La cinéphilie fut une culture car elle possède ses propres codes distinctifs, son propre discours. Être cinéphile, c'était être à la fois spectateur et critique. En ce sens la cinéphilie fut une pratique de vie, seul ou en bande, entendue comme façon de réfléchir l'art et le monde.

Le cinéphile est indissociable de la « salle obscure », unique lieu permettant à cette époque la vision d'un film, que ce soit dans une salle de cinéma ou dans un ciné-club (les cinéphiles se montrent peu enthousiaste aux rediffusions d'une télévision naissante). Dans les salles de cinéma, les cinéphiles se placent rituellement aux trois premiers rangs pour ne plus voir le cadre et d'être entièrement absorbés par le film, sans recul possible. Car le nécessaire travail de réflexion ne doit pas entraver le premier regard. On peut en cela considérer trois aspects majeurs de la cinéphilie : d’abord l’enchantement du spectateur (le ravissement, la perte de soi, la fascination); ensuite l’enregistrement (le contact du réel, le travail percé par la présence du réel, que ne retrouve aucune forme de montage); enfin la projection (il n’y a pas de cinéphilie hors salle).
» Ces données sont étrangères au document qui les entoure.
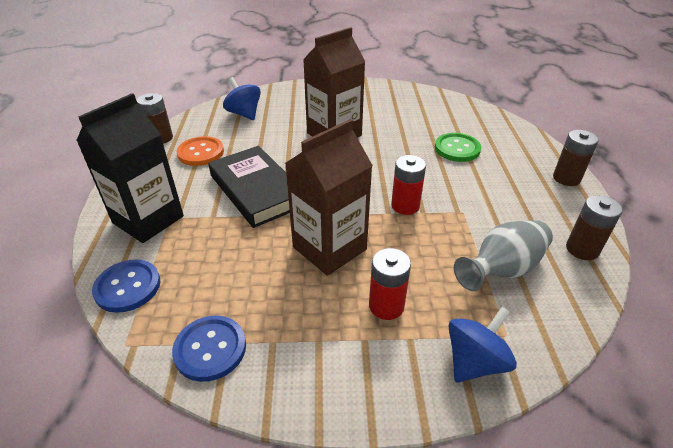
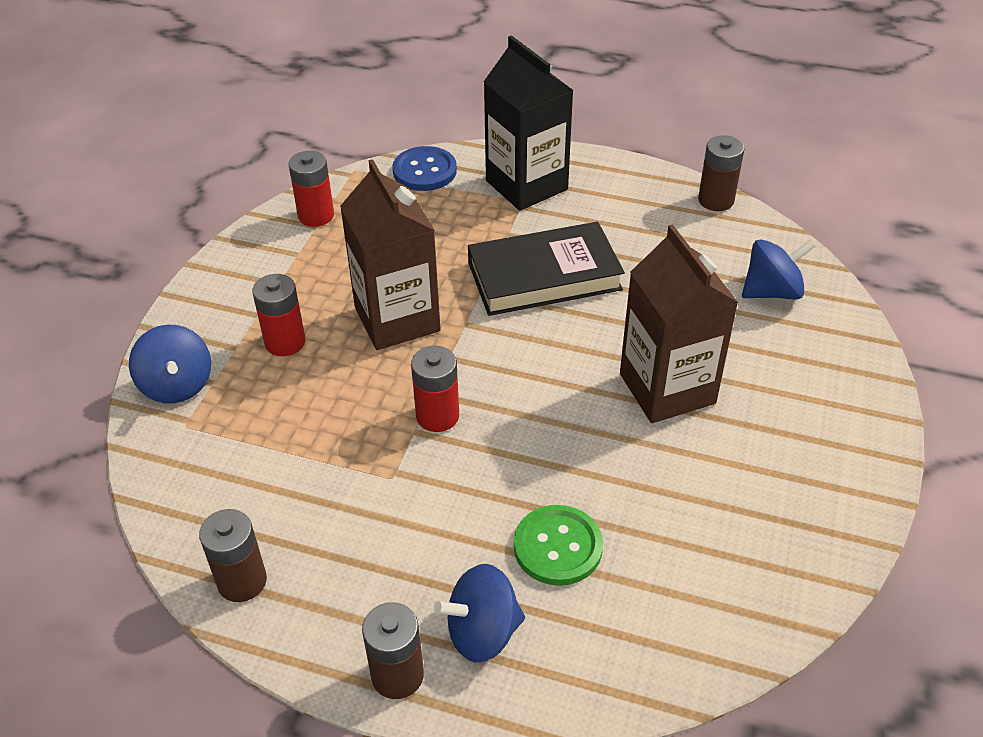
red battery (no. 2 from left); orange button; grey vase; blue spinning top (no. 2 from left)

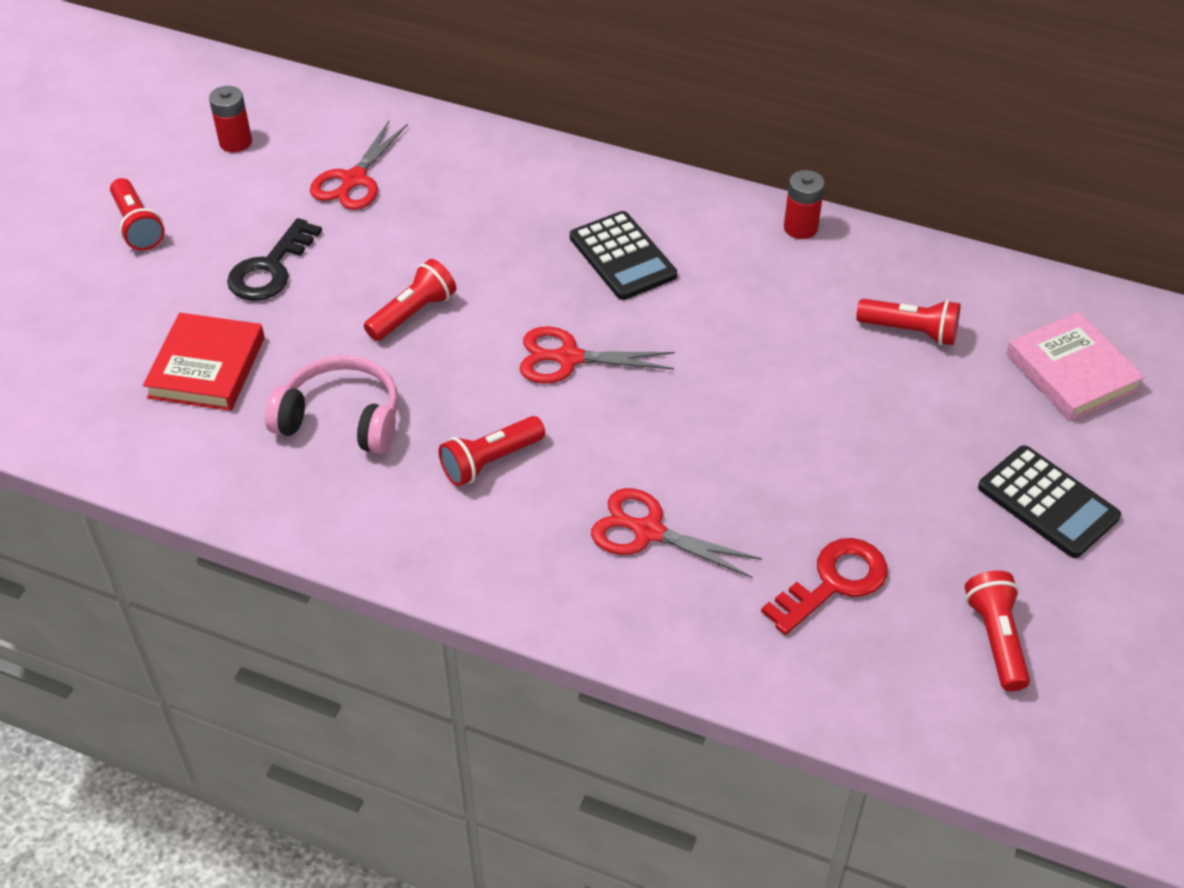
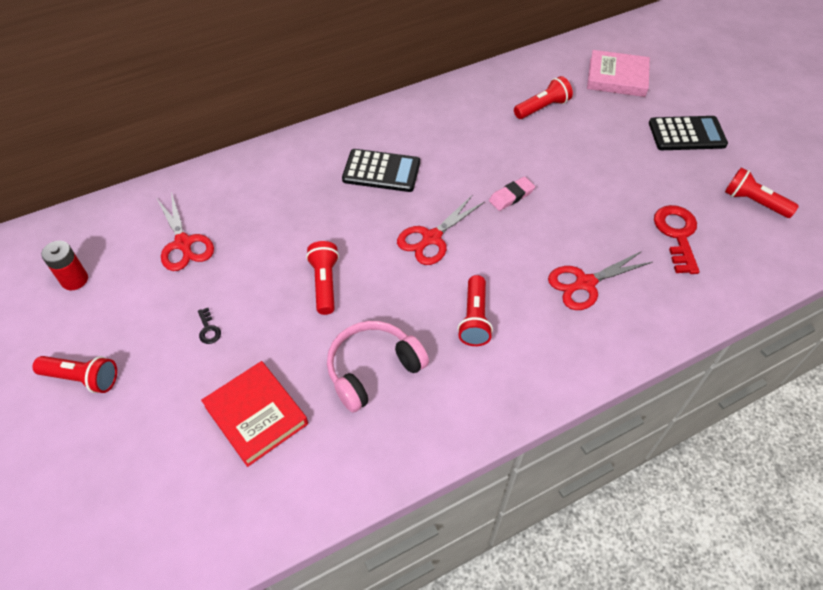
black key; red battery (no. 2 from left in the first image); pink eraser

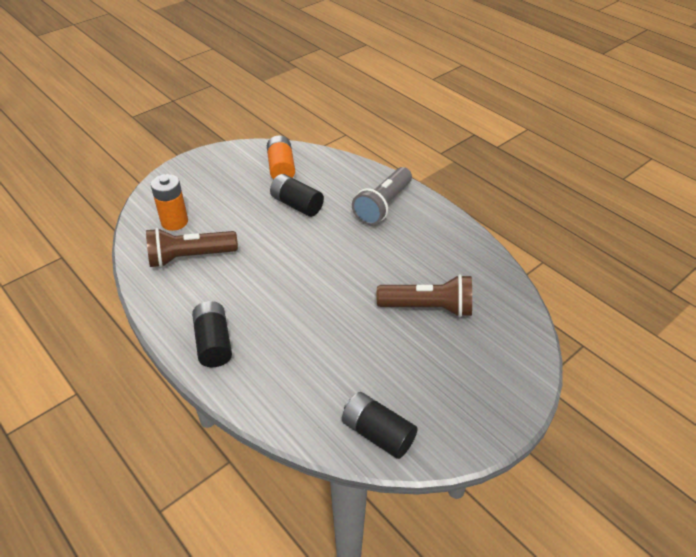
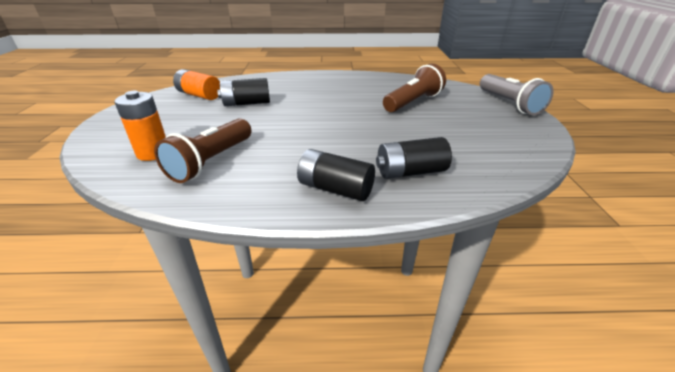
black battery (no. 3 from left); grey flashlight

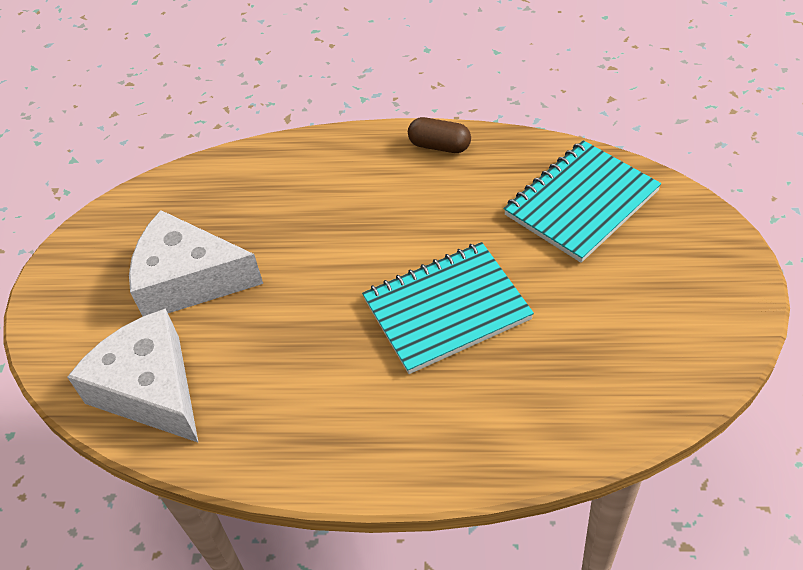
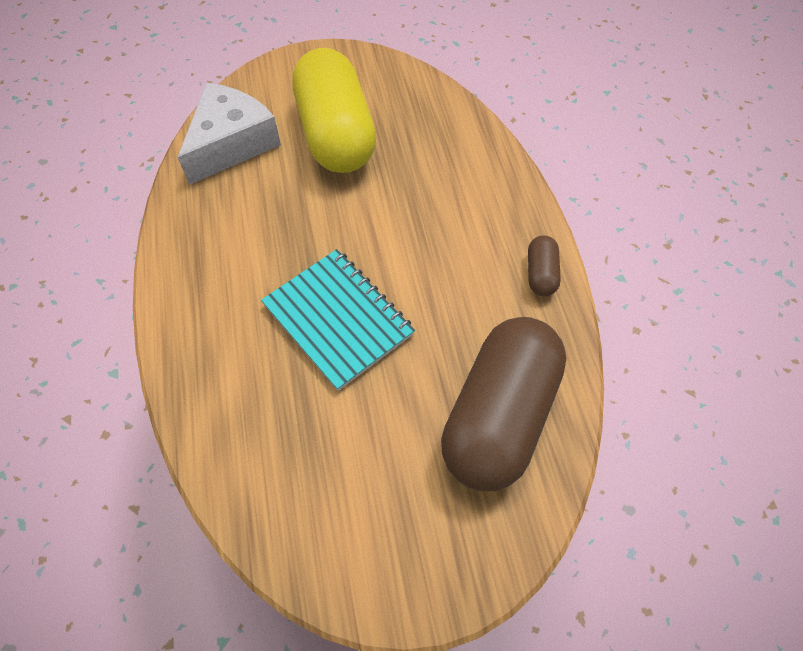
yellow capsule; brown capsule (no. 1 from left)

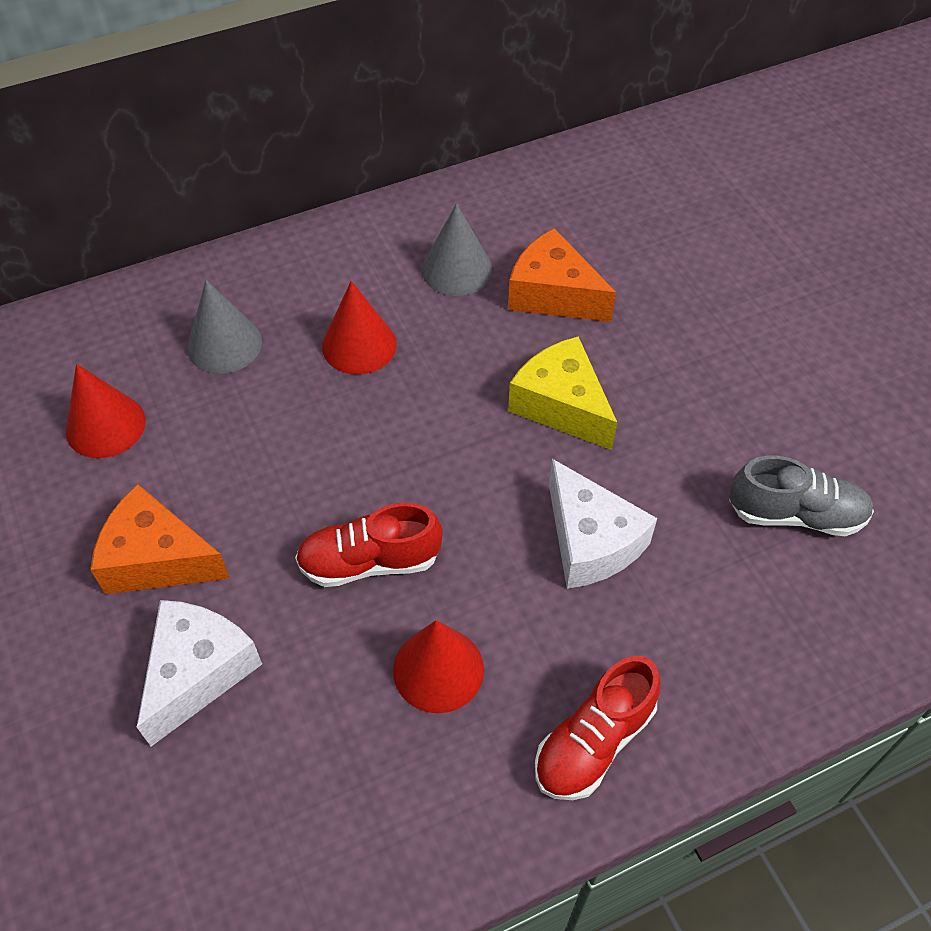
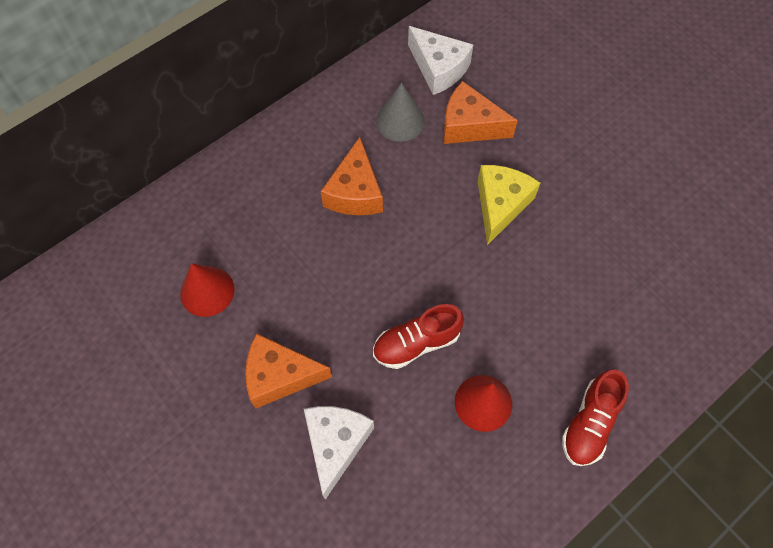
grey cone (no. 1 from left in the first image); orange cheese (no. 2 from left); yellow cheese; white cheese (no. 2 from left); grey shoe

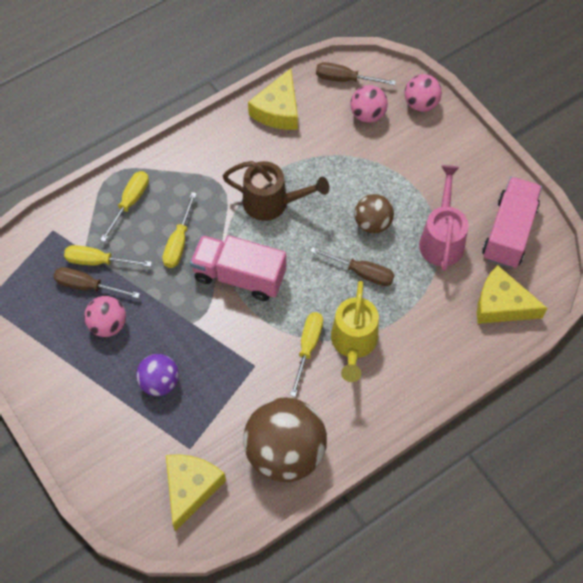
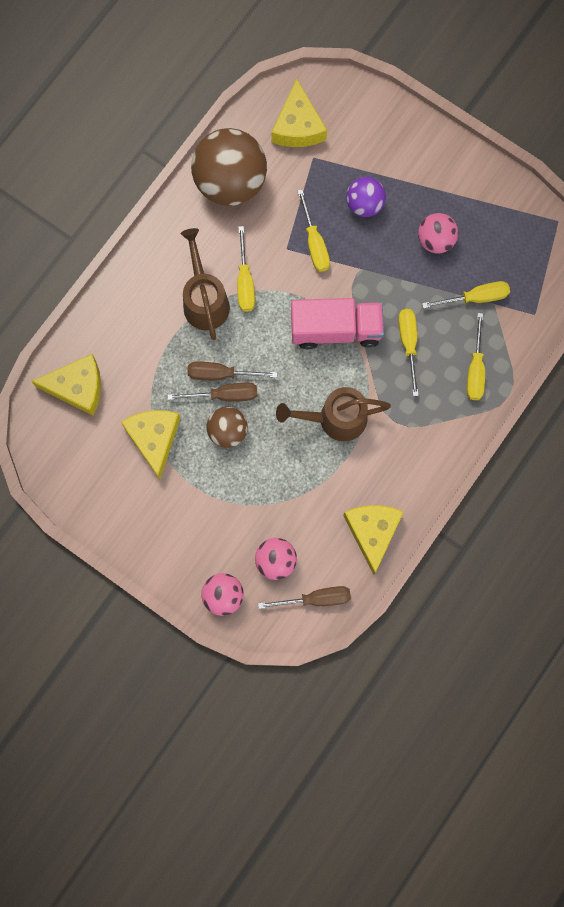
brown screwdriver (no. 1 from left); brown watering can (no. 1 from left); yellow cheese (no. 2 from left); pink truck (no. 2 from left in the first image); yellow screwdriver (no. 2 from left)

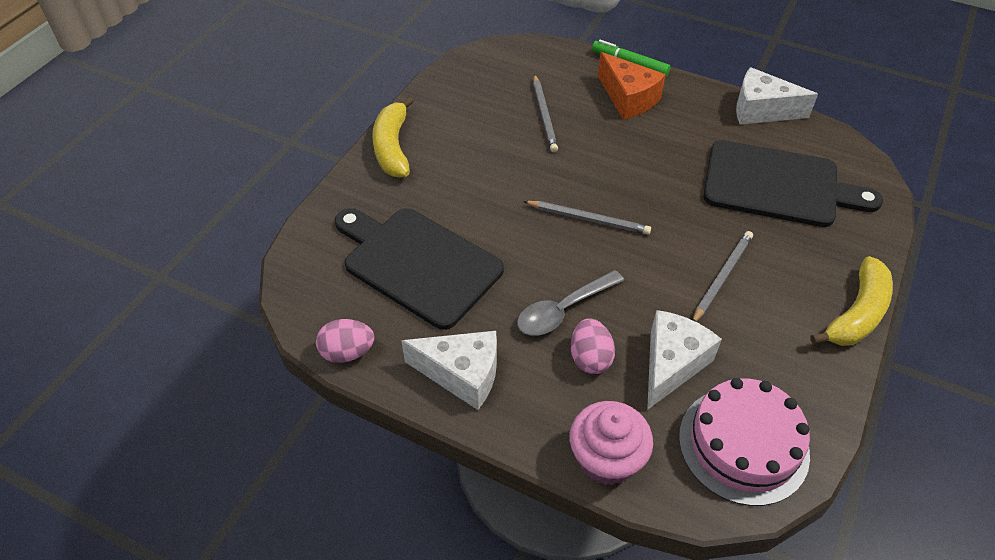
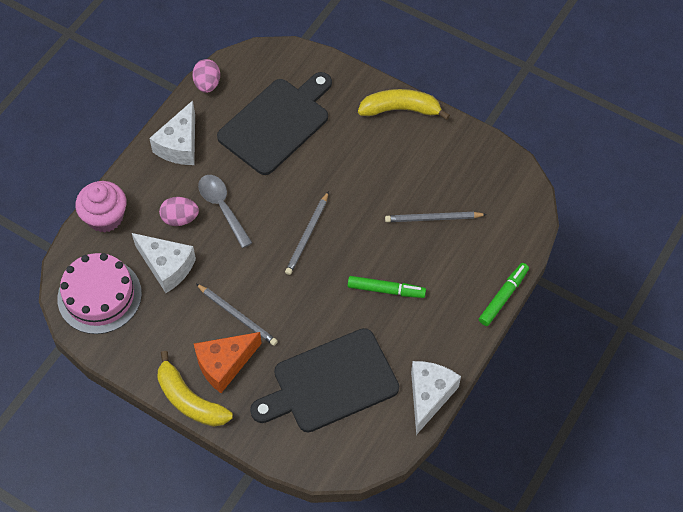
orange cheese; black cutting board (no. 2 from left); green marker (no. 1 from left)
La critique passe par la parole, durant les débats des ciné-clubs par exemple, mais surtout par l'écriture. Souvent écrites par et pour des cinéphiles, les revues furent un important facteur de réunion de la cinéphilie. Ces périodiques permirent aussi aux critiques-cinéphiles d'être reconnus par la critique française du moment. Parmi les plus célèbres de ces revues, notons Les Cahiers du cinéma, Positif, Les Lettres françaises et L'Écran français.